Sosialisasi ini dibagi dalam dua gelombang. Gelombang pertama diikuti oleh Desa Bakaran Batu, Tumpatan Nibung, Mesjid, Sena, dan Sidodadi. Sedangkan gelombang kedua diikuti oleh Desa Tanjung Sari, Batang Kuis Pekan, Baru, Sugiharjo, Payah Gambar, dan Bintang Meriah.
Camat Batang Kuis, Muhammad Faisal Nasution, S.S.T.P., M.A.P., dalam sambutannya menggarisbawahi bahwa pencegahan stunting bukan sekadar program pemerintah, tetapi misi bersama demi masa depan bangsa.
“Sosialisasi ini bertujuan agar masyarakat memahami bahaya stunting dan mampu mencegahnya sejak dini. Kita ingin anak-anak Batang Kuis tumbuh menjadi generasi sehat, cerdas, dan unggul”, katanya.
Muslim Susanto, Kepala Desa Bakaran Batu yang mewakili para kepala desa, juga menekankan bahwa stunting berdampak besar terhadap kualitas generasi penerus.

“Stunting bukan hanya soal tubuh pendek, tapi juga menyangkut kecerdasan dan daya tahan tubuh anak. Kita semua punya tanggung jawab moral untuk mencegahnya”, ujarnya.
Menurut dr. Hj. Lenni Estiani, sebagai narasumber utama, menyampaikan lima langkah utama pencegahan stunting:
- Konseling gizi selama masa kehamilan.
- Pemeriksaan kandungan secara berkala.
- Asupan makanan sehat dan bergizi untuk balita.

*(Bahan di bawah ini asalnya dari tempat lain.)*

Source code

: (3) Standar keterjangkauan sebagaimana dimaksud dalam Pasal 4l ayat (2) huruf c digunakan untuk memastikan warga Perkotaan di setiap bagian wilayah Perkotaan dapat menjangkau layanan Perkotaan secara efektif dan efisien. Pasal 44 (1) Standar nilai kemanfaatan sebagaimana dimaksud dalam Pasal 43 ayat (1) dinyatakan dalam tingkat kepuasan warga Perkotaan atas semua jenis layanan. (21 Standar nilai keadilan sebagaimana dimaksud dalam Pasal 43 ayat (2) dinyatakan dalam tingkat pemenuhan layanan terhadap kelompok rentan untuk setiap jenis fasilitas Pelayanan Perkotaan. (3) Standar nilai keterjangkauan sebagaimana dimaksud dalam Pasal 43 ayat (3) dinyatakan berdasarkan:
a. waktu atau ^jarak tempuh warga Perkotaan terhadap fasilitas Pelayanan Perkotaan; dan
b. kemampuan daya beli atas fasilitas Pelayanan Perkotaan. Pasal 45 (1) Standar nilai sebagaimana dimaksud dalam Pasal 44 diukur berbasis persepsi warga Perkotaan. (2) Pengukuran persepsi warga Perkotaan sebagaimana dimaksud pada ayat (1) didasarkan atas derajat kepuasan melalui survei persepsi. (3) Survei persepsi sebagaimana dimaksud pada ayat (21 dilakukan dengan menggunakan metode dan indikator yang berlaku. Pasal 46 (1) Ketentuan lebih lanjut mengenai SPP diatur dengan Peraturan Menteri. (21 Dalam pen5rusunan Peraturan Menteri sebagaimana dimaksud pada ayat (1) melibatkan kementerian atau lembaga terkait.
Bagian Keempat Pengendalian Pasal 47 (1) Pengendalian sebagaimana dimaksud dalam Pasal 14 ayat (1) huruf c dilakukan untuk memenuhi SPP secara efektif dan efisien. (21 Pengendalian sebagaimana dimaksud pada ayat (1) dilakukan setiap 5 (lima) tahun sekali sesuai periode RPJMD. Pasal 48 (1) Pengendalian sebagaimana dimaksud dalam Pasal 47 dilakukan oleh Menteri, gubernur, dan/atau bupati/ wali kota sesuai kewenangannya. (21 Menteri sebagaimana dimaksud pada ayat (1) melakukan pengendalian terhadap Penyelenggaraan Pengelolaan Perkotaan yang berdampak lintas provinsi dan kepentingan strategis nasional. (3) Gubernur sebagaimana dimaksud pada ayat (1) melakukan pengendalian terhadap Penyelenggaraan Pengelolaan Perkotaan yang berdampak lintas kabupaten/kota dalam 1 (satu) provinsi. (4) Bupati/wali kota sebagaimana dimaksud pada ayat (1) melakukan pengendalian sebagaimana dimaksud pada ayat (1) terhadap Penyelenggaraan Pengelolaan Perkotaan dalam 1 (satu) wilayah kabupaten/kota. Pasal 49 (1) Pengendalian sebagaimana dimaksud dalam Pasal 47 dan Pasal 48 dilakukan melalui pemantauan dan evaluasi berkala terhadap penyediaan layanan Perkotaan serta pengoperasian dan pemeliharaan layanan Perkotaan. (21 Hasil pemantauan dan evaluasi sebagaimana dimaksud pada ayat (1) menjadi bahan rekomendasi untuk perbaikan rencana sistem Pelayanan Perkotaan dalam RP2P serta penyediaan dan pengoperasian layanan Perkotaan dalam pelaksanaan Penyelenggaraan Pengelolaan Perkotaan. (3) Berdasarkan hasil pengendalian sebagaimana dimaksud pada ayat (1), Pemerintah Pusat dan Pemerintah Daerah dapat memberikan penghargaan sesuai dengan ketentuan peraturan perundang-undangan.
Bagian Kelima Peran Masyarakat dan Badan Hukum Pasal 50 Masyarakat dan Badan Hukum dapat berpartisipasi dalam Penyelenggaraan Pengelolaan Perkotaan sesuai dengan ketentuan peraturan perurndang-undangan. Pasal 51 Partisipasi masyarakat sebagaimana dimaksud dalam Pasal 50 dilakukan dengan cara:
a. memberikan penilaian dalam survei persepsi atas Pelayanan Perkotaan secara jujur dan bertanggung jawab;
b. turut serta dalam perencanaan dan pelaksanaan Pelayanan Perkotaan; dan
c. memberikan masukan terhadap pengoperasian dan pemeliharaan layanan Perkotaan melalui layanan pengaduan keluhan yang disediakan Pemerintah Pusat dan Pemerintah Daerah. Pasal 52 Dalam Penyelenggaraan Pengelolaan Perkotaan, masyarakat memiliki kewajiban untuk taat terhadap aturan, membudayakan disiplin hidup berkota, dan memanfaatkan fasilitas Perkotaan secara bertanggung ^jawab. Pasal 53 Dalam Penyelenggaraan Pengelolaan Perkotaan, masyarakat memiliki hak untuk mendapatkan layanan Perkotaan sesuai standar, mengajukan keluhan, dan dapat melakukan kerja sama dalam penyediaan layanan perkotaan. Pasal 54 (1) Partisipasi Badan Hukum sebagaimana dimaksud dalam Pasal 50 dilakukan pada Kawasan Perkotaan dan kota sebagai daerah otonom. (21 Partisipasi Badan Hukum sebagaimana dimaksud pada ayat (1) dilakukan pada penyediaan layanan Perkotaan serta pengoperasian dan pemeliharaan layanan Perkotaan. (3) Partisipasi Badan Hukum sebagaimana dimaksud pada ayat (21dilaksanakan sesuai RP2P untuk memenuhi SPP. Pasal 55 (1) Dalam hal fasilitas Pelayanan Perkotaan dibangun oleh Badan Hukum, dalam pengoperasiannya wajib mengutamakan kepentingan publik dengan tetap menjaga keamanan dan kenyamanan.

- Pemantauan ketat di 1.000 Hari Pertama Kehidupan (HPK).
- Pemberian ASI eksklusif selama enam bulan pertama.
Ia juga mengingatkan bahwa stunting yang tidak ditangani bisa berdampak jangka panjang seperti obesitas sentral, hipertensi, dan gangguan jantung saat dewasa.
Kepala UPT BKKBN Batang Kuis, Masdiana, dalam paparannya menambahkan bahwa pernikahan usia dini dan jarak kelahiran yang terlalu dekat juga menjadi penyebab stunting.

“ASI idealnya diberikan sampai usia dua tahun. Jika jarak kelahiran terlalu dekat, anak pertama bisa kehilangan perhatian dan gizi maksimal. Itu bisa memicu stunting”, jelasnya.
Data lapangan menunjukkan bahwa dari seluruh wilayah Kecamatan Batang Kuis, hanya ditemukan satu anak dengan gejala stunting. Ini menjadi sinyal positif bahwa kesadaran masyarakat semakin meningkat.
Turut hadir dalam kegiatan ini: Kapolsek Batang Kuis, para kepala desa dan kaur se-Kecamatan Batang Kuis, Kepala UPT BKKBN, akademisi dari Universitas Negeri Medan (Unimed), serta kader posyandu dan tokoh masyarakat.
Melalui sinergi lintas sektor, Kecamatan Batang Kuis optimis mewujudkan lingkungan yang bebas stunting, sebagai pijakan kuat menuju generasi emas Indonesia tahun 2045.